Understanding Transformer Attention
By Frederick Lowe, Jan 8, 2025

Most of what folks call "AI" now runs on Transformer-based architectures. GPTs (Generative Pre-trained Transformers) are the most familiar variant; the family also includes encoder-only models like BERT and encoder-decoder models like T5. A key concept in understanding how any of them work is "Attention" — and a key concept in understanding why they're expensive to run is the cost of attention plus a few other architectural features that travel with it.
This essay covers both. Attention first.
What Attention Costs
The computational cost of full attention is O(n²) with respect to the length of the input sequence. Quadratic. For each token in the input, the model calculates attention scores against every other token. Those scores determine how much each token should "attend to" every other token, and the statistical relationships they encode are where LLM response coherence emerges.
If math isn't your thing, think of it this way: imagine being asked to track every letter in a sequence in relation to every other letter.
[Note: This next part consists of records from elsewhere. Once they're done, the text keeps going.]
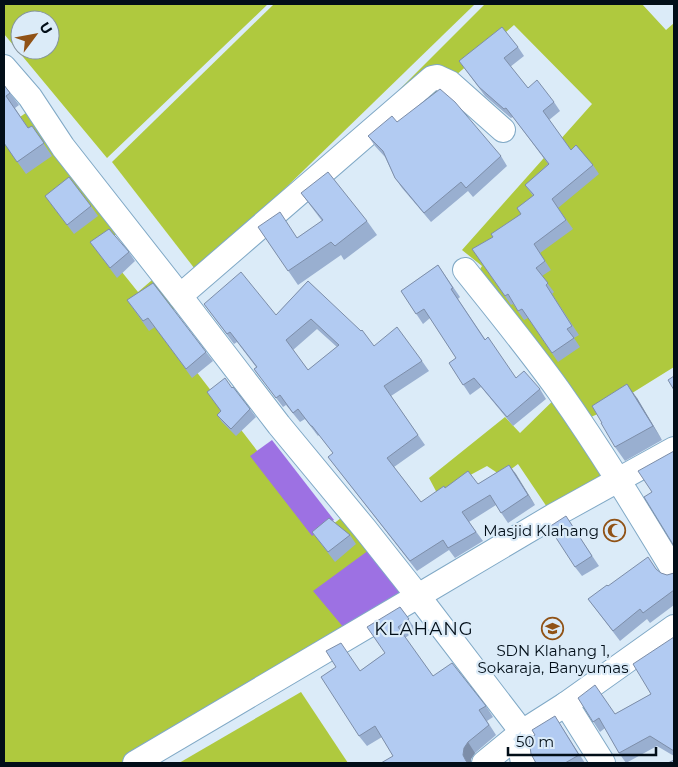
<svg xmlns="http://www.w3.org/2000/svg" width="678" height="767" font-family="Montserrat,sans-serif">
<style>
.green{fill:#afc93e;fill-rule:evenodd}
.water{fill:#9d71e3}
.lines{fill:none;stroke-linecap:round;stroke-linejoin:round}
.minor-casing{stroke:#80a9c6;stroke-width:26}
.minor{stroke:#fff;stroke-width:24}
.wall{fill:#99afd0;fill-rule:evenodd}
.shaded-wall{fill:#7d8ea9}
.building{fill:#b2cbf2;stroke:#7d8ea9;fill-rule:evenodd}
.labels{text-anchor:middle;stroke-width:4.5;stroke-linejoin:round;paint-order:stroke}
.poi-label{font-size:15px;fill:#020e18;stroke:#dbebf8;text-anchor:end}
.quarter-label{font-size:18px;letter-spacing:1px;fill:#020e18;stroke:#dbebf8}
</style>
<rect width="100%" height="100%" fill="#dbebf8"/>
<g class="green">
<path d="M4,4H268L107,158L4,34ZM20,20H50V50H20Z"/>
<path d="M274,4H475L198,273L112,162Z"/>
<path d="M485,4H642L666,30L674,23V367L600,413L584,420L612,469L551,513L518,464L502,476L487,466L437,493L429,478L505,417L520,433L566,388L474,279L482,266L462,250L592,104L514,25L419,107L400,89Z"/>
<path d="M30,110L123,229L101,246L138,292L165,269L186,297L159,323L321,534L347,513L413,597L127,763H4V122L7,126Z"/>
<path d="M301,692L348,763H179Z"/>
</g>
<g class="water">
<path d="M272,440L334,520L312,536L250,456Z"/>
<path d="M369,550L407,595L349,634L313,591Z"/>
</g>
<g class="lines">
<defs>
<g id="minor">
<path d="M4,67L30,97L63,147L180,296L279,425L365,529L418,596L135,763"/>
<path d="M465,270C497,310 529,349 559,391C600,449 637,510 674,571"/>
<path d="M180,296L432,78L437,77L450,83L503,130"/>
<path d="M566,704L603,763"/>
<path d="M484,763L522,732L566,704L674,627"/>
<path d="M523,763L521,751L522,732L418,596L553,516L674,449"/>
</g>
</defs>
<use href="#minor" class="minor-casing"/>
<use href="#minor" class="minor"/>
</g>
<g class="wall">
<path d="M518,47L524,56L510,67L528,88L554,102L560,111L549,120L571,150L593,165L599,174L558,208L573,229L540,253L551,270L542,276L554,292L552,294L579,335L574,338L580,347L558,362L528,318L524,320L513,304L511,305L472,249L493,237L521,214L533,196L525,185L548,164L513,117L511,118L485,96L459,61Z"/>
<path d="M4,85L19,105L15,108L28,128L32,126L52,156L26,174L4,143Z"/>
<path d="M397,122L501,156L507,166L473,197L468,191L431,222L402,188L395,178L385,157L375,146L368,136Z"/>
<path d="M301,193L367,221L377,235L344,260L341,255L298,285L258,227L297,238L322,221Z"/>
<path d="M45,196L91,206L98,216L74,234Z"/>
<path d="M90,242L129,252L135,261L117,278Z"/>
<path d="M438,265L460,297L458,299L485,339L516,378L540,389L546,399L513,426L481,387L470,395L449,363L456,358L430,318L423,324L401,291Z"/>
<path d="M308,281L374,346L422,361L429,371L391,396L425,445L394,467L421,502L445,488L478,484L509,465L535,505L508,523L496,505L469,522L483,541L455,558L449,550L417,571L335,466L328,457L333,453L319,435L318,436L305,419L300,422L286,405L283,407L254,369L256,367L237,342L234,344L204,304L276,315ZM317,329L337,347L308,370L293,350Z"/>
<path d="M127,300L206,352L213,361L192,378L155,327L149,331Z"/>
<path d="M232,388L250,409L256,417L236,436L222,422L217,415L220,411Z"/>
<path d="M637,398L662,440L625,461L615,447Z"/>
<path d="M572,526L599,566L582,576L575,567Z"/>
<path d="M312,532L350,535L356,544L335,562Z"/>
<path d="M657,570L661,573L667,575L674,573V605L650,623L647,619L620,641L588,599L608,586Z"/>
<path d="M400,607L416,630L405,638L433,676L486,706L493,717L487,721L496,735L475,753L471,759L393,756L382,737L367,746L359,736L360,671L385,653Z"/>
<path d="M674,637V756L657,746L626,763L619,753L605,728L600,732L578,698L615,714L651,694Z"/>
<path d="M560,724L585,763H536Z"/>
</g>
<g class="shaded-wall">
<path d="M627,384L637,398L662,440L653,426Z"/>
<path d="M509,465L516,474L535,505L528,495Z"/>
<path d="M468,742L475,753L471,759V763H467L463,755L464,748Z"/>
</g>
<g class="building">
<path d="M502,27L518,47L504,58L528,88L537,80L554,102L543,111L571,150L576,145L593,165L552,199L566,220L534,244L545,261L536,268L548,283L546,285L572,326L567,329L574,338L552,353L522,309L518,311L508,294L505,296L472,249L493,237L491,234L521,214L517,208L534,195L525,185L549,164L506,108L504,109L479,87L459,61Z"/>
<path d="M4,85L10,93L6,96L28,128L32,126L44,143L17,162L4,143Z"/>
<path d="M440,89L455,102L501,156L466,188L461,182L424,213L395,178L383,151L368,136L392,116L397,122Z"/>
<path d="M328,172L367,221L335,246L331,242L288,271L258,227L280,212L297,238L323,220L301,193Z"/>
<path d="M69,177L91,206L67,225L45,196Z"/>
<path d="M109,229L129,252L110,268L90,242Z"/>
<path d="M438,265L453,288L451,289L485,340L488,337L516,378L524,371L540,389L507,417L474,378L463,385L449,363L456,358L424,309L416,314L401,291Z"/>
<path d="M241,272L276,315L308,281L361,331L362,330L374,346L397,327L422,361L384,386L418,435L387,458L421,502L444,486L445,488L468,471L478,484L509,465L528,495L501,513L490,495L462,512L476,532L448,548L443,540L410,561L328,457L333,453L312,426H311L298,409L293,413L280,395L276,398L254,369L257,367L230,332L227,334L204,304ZM311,319L339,345L308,370L286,340Z"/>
<path d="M153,283L206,352L186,369L148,318L143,321L127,300Z"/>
<path d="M674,376V390L668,380Z"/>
<path d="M225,378L232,388L233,387L250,409L231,429L217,415L221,411L207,392Z"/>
<path d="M627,384L653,426L615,447L601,423H602L592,406Z"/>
<path d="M674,451V546L644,497L652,492L638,471Z"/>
<path d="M566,516L592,556L575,567L549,527Z"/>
<path d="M329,518L350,535L328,552L312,532Z"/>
<path d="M648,557L656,569L661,573L667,575L674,573V590L643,613L640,609L613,631L588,599L607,585L608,586Z"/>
<path d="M400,607L409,619L398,627L433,676L452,663L486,706L479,710L489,725L468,742L464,748L463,755L466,761L469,763H381L393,756L375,726L359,736L321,677L336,667L326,651L341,643L360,671L385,653L367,627Z"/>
<path d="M674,637V751L650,736L619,753L599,718L593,722L578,698L595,685L615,714L651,694L633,664Z"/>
<path d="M555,716L579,755L565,763H536L531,754L529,739L535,735L532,730Z"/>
<path d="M674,760V763H668Z"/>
</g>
<defs>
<symbol id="mosque-ring" viewBox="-11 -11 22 22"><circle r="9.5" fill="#dbebf8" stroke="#905216" stroke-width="1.5"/><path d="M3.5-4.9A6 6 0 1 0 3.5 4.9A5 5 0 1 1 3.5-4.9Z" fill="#905216"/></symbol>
<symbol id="school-ring" viewBox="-11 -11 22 22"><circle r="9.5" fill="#dbebf8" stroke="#905216" stroke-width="1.5"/><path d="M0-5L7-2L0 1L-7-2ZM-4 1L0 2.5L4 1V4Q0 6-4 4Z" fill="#905216"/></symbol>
</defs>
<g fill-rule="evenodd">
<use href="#mosque-ring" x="602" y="518" width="25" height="25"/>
<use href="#school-ring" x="540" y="616" width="25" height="25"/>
</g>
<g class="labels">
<g class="poi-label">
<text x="599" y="536">Masjid Klahang</text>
<text x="553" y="656" text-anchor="middle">SDN Klahang 1,<tspan x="553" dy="17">Sokaraja, Banyumas</tspan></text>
</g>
<g class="quarter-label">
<text x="424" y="635">KLAHANG</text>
</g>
</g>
<rect width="678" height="767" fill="none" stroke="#020e18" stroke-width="10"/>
<g transform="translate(35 35) rotate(58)"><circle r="24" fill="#dbebf8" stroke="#84939e"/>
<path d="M0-4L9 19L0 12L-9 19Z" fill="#905216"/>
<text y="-8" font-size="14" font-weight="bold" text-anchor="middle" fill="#020e18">U</text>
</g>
<path d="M508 747v8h148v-8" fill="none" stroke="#020e18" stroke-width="2.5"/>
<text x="516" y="747" font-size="15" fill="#020e18" stroke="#dbebf8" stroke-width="4" paint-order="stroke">50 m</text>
</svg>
Two letters, "a" and "b," gives you two relationships: "ab" and "ba." Three letters — "a," "b," "c" — gives you six: "ab," "ac," "ba," "bc," "ca," "cb." For every new letter, the count grows as the square. A moderately complex 1800-token prompt requires roughly 3.24 million attention computations. Causal masking (triangular matrices, used during training and prefill in autoregressive models) reduces this to about half in practice.
Sparse attention strategies — Longformer's Sliding Window Attention, O(n × w) and BigBird's Block Sparse Attention, O(n) — reduce attention compute by limiting which tokens can attend to which. Positional encoding techniques like RoPE and ALiBi help maintain long-range modeling capability within those constrained patterns.
Sparse attention does involve some loss of representational capacity, but for most practical applications the loss isn't meaningfully visible in output quality.
You can't squeeze O(n²) juice from O(n) lemons.
- Rudolf Clausius hot mic gaffe on panel with Dario Amodei, maybe
The joke is fun. It's also slightly unfair to sparse attention, which delivers most of the juice from most of the lemons in most cases.
What Else Costs at Inference Time
Attention is the headline cost, but it isn't the whole story for inference latency. A few other architectural features matter at least as much.
Prefill vs. decode. Processing a prompt and generating a response are two different phases. Prefill runs the prompt through the model in parallel — this is where O(n²) attention bites hardest. Decode generates the response one token at a time, with each new token requiring a full forward pass through the model. With KV caching (storing prior keys and values so they don't recompute), decode is O(n) per token rather than O(n²) — but it's still token-by-token and inherently serial.
Model depth. A Transformer is a stack of layers, and you can't skip layers. Every forward pass walks through every layer in sequence. Depth contributes a fixed wall-clock floor that adding parallelism within layers does not reduce.
Autoregressive generation. Each output token depends on the previous one. You can't generate token 50 until you've generated token 49. Speculative decoding partially mitigates this (predict ahead, verify, discard wrong predictions), but the underlying serial dependency is structural.
Memory bandwidth. On most inference hardware, the actual bottleneck isn't compute — it's moving model weights and the KV cache between memory and compute units. This is why batch size matters for throughput, and why single-query latency is often hardware-limited regardless of how clever the attention strategy is.
Why This Matters
Pull the threads together: long prompts cost O(n²) for prefill. Every output token requires a serial forward pass through every layer of the model. Autoregressive generation can't be fully parallelized. Memory bandwidth limits throughput per query.
Sparse attention, KV caching, and speculative decoding each chip away at one piece of this. None of them eliminate the architectural floor.
For long-form generation, the floor is fine — users tolerate a few seconds for a thoughtful response. For hard-realtime applications — sub-100ms decisions in ad bidding, robotics, autonomous vehicles, grid switching — it's a hard ceiling. Scaling LLMs improves capability per inference. It does not reduce the inference latency floor.
Takeaway
Attention is O(n²) in sequence length and dominates prefill cost. Sparse attention strategies trade a small representational cost for substantial compute savings. Inference latency, though, is set by more than attention: model depth, autoregressive serial generation, and memory bandwidth all contribute to a floor that scaling alone cannot reduce.
AI Use Disclosure
Content Authorship: ~70% human, ~30% AI-drafted.
AI Use, Claude Opus 4.7 (Editor and Co-author Role): Identified gaps in the original 2025 essay's treatment of inference latency and drafted the "What Else Costs at Inference Time" and "Why This Matters" sections. Also broadened "GPTs" to "Transformer-based architectures" in the opener and added one corrective line on the sparse-attention joke. Original sections on attention compute, the letter analogy, sparse attention, and positional encoding are unchanged from the January 2025 draft.